The Canadian dollar edged lower against its U.S. counterpart on Friday, paring some of this week’s rally as rising geopolitical tensions in the Middle East weighed on risk appetite.
At 3:17 p.m. (2017 GMT), the Canadian dollar was trading 0.1% lower at 1.2994 to the greenback, or 76.96 U.S. cents. The currency, which notched a 14-month high on Tuesday at 1.2952, traded in a range of 1.2961 to 1.3005.
For the week, it was up 0.7%.
“It’s going to be difficult for Canada to make headway, at least in the current risk-off environment,” said Michael Goshko, corporate risk manager at Western Union Business Solutions. “Tensions in the Middle East are never good for risk, or for trade.”
Wall Street fell from a record high on Thursday after a U.S. air strike in Iraq, killing a top Iranian military commander, ratcheted up regional tensions.
Canada is a major exporter of commodities, including oil and runs a current account deficit, so its economy could be hurt by a slowdown in the global flow of trade or capital.
Oil prices jumped to the highest level in more than three months on fears the increased Mideast tensions could disrupt global oil supplies. U.S. crude oil futures settled 3.1% higher at $63.05 a barrel.
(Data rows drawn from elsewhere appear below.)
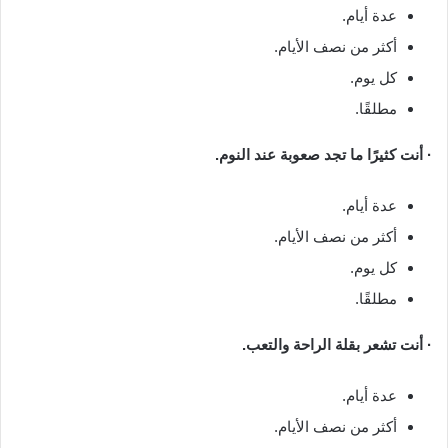
عدة أيام.
أكثر من نصف الأيام.
كل يوم.
مطلقًا.
· أنت كثيرًا ما تجد صعوبة عند النوم.
عدة أيام.
أكثر من نصف الأيام.
كل يوم.
مطلقًا.
· أنت تشعر بقلة الراحة والتعب.
عدة أيام.
أكثر من نصف الأيام.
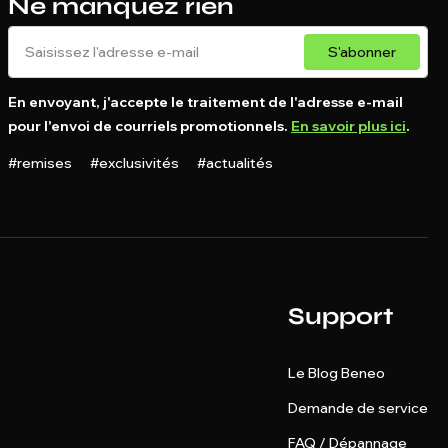
Ne manquez rien
S'abonner
En envoyant, j'accepte le traitement de l'adresse e-mail
pour l'envoi de courriels promotionnels.
En savoir plus ici
.
#remises #exclusivités #actualités
Support
Le Blog Beneo
Demande de service
FAQ / Dépannage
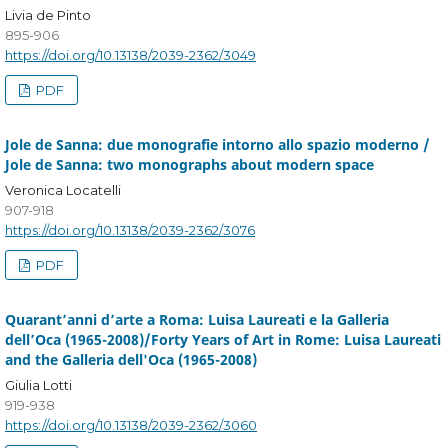
Livia de Pinto
895-906
https://doi.org/10.13138/2039-2362/3049
PDF
Jole de Sanna: due monografie intorno allo spazio moderno /
Jole de Sanna: two monographs about modern space
Veronica Locatelli
907-918
https://doi.org/10.13138/2039-2362/3076
PDF
Quarant’anni d’arte a Roma: Luisa Laureati e la Galleria
dell’Oca (1965-2008)/Forty Years of Art in Rome: Luisa Laureati
and the Galleria dell'Oca (1965-2008)
Giulia Lotti
919-938
https://doi.org/10.13138/2039-2362/3060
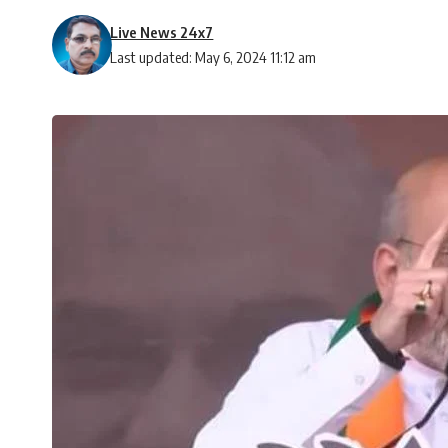
Live News 24x7
Last updated: May 6, 2024 11:12 am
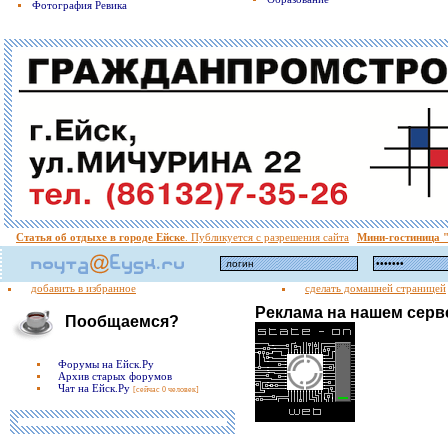
Фотография Ревика
Статья об отдыхе в городе Ейске
. Публикуется с разрешения сайта
Мини-гостиница
добавить в избранное
сделать домашней страницей
Реклама на нашем серв
Пообщаемся?
Форумы на Ейск.Ру
Архив старых форумов
Чат на Ейск.Ру
[сейчас 0 человек]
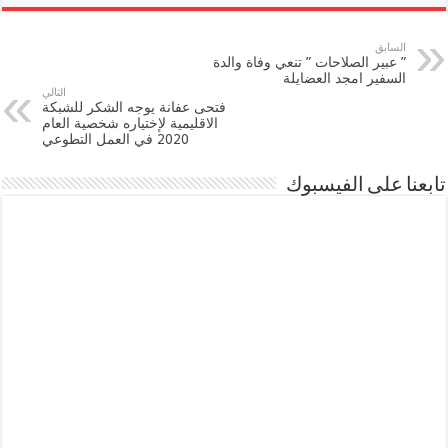
السابق
” عبير الصلاحات ” تنعي وفاة والدة
السفير امجد العضايلة
التالي
فتحى عفانة يوجه الشكر للشبكة
الاقليمية لإختياره شخصية العام
2020 في العمل التطوعي
تابعنا على الفيسبوك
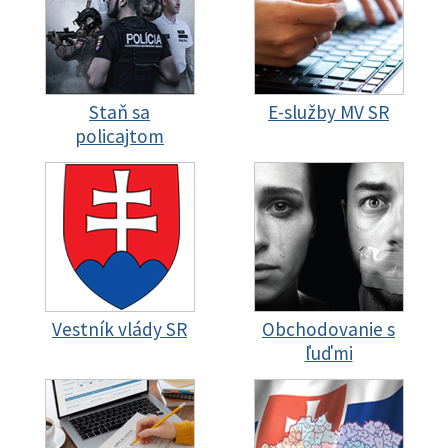
Staň sa
E-služby MV SR
policajtom
Vestník vlády SR
Obchodovanie s
ľuďmi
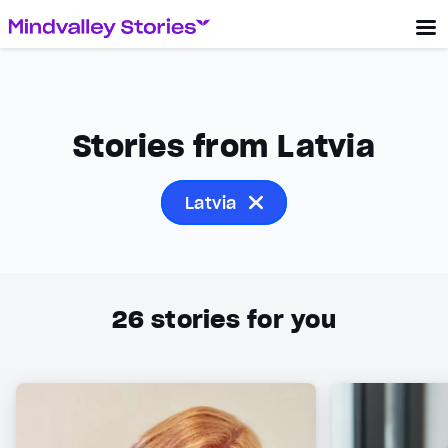
Stories from Latvia
Latvia
26
stories for you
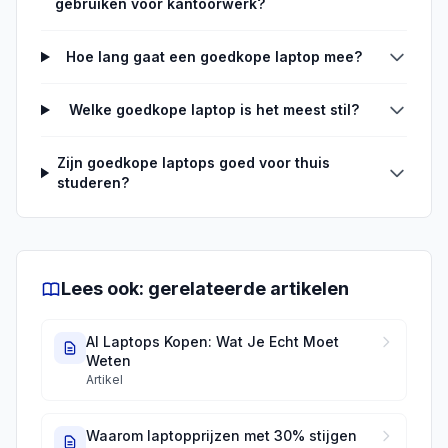
gebruiken voor kantoorwerk?
Hoe lang gaat een goedkope laptop mee?
Welke goedkope laptop is het meest stil?
Zijn goedkope laptops goed voor thuis
studeren?
Lees ook: gerelateerde artikelen
AI Laptops Kopen: Wat Je Echt Moet
Weten
Artikel
Waarom laptopprijzen met 30% stijgen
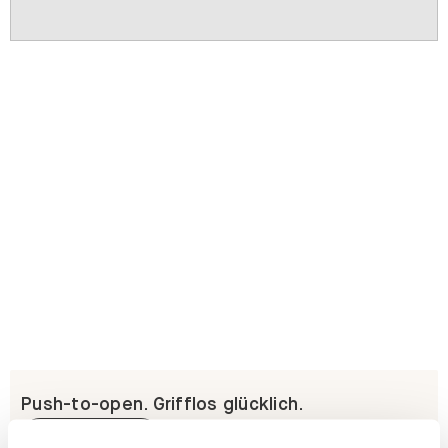
Push-to-open. Grifflos glücklich.
Erfahre mehr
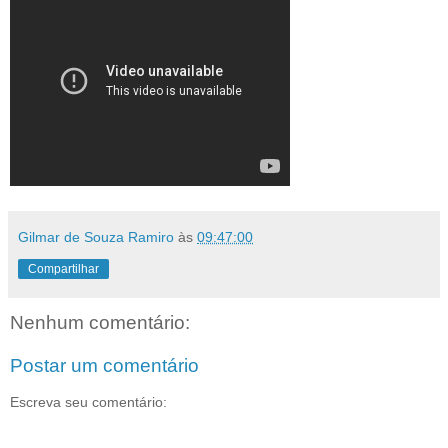
Gilmar de Souza Ramiro
às
09:47:00
Compartilhar
Nenhum comentário:
Postar um comentário
Escreva seu comentário:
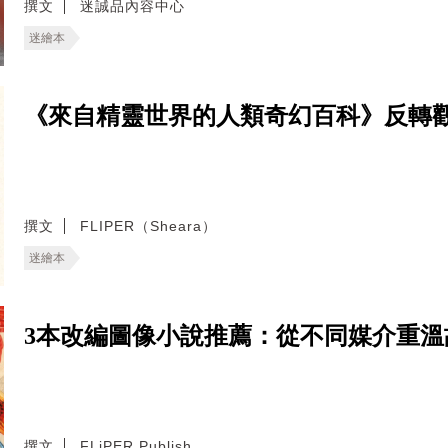
撰文
迷誠品內容中心
迷繪本
《來自精靈世界的人類奇幻百科》反轉
撰文
FLIPER（Sheara）
迷繪本
3本改編圖像小說推薦：從不同媒介重
撰文
FLiPER Publish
The loonie has benefited in recent weeks from an easing of the U.S.-China trade conflict and signs of recovery in the global economy.
It strengthened 5% in 2019, making it the top performing G10 currency, as the Bank of Canada kept interest rates on hold throughout the year even as some major central banks such as the Federal Reserve and the European Central Bank eased.
Canadian government bond prices were higher across a flatter yield curve on Friday, with the two-year up 8.5 Canadian cents to yield 1.614% and the 10-year rising 75 Canadian cents to yield 1.540%.
The 10-year yield touched its lowest intraday level since Dec. 4 at 1.539%.